**DATA:**
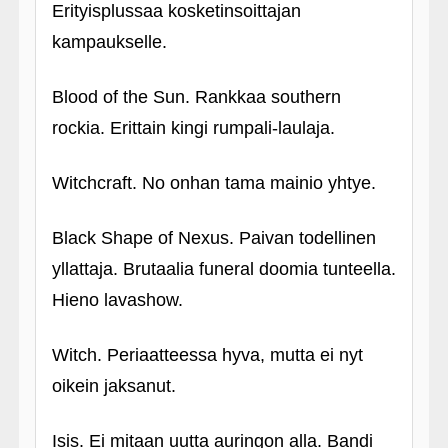
Erityisplussaa kosketinsoittajan
kampaukselle.
Blood of the Sun. Rankkaa southern
rockia. Erittain kingi rumpali-laulaja.
Witchcraft. No onhan tama mainio yhtye.
Black Shape of Nexus. Paivan todellinen
yllattaja. Brutaalia funeral doomia tunteella.
Hieno lavashow.
Witch. Periaatteessa hyva, mutta ei nyt
oikein jaksanut.
Isis. Ei mitaan uutta auringon alla. Bandi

**TASK PROMPT:**
Recast the text lines from all the records above as a Markdown table with the columns "Row" and "Line", numbering each line and skipping blank lines. Leave the pictures out of the table.

**ANSWER TO THIS PROBLEM:**
| Row | Line |
|---|---|
| 1 | Erityisplussaa kosketinsoittajan |
| 2 | kampaukselle. |
| 3 | Blood of the Sun. Rankkaa southern |
| 4 | rockia. Erittain kingi rumpali-laulaja. |
| 5 | Witchcraft. No onhan tama mainio yhtye. |
| 6 | Black Shape of Nexus. Paivan todellinen |
| 7 | yllattaja. Brutaalia funeral doomia tunteella. |
| 8 | Hieno lavashow. |
| 9 | Witch. Periaatteessa hyva, mutta ei nyt |
| 10 | oikein jaksanut. |
| 11 | Isis. Ei mitaan uutta auringon alla. Bandi |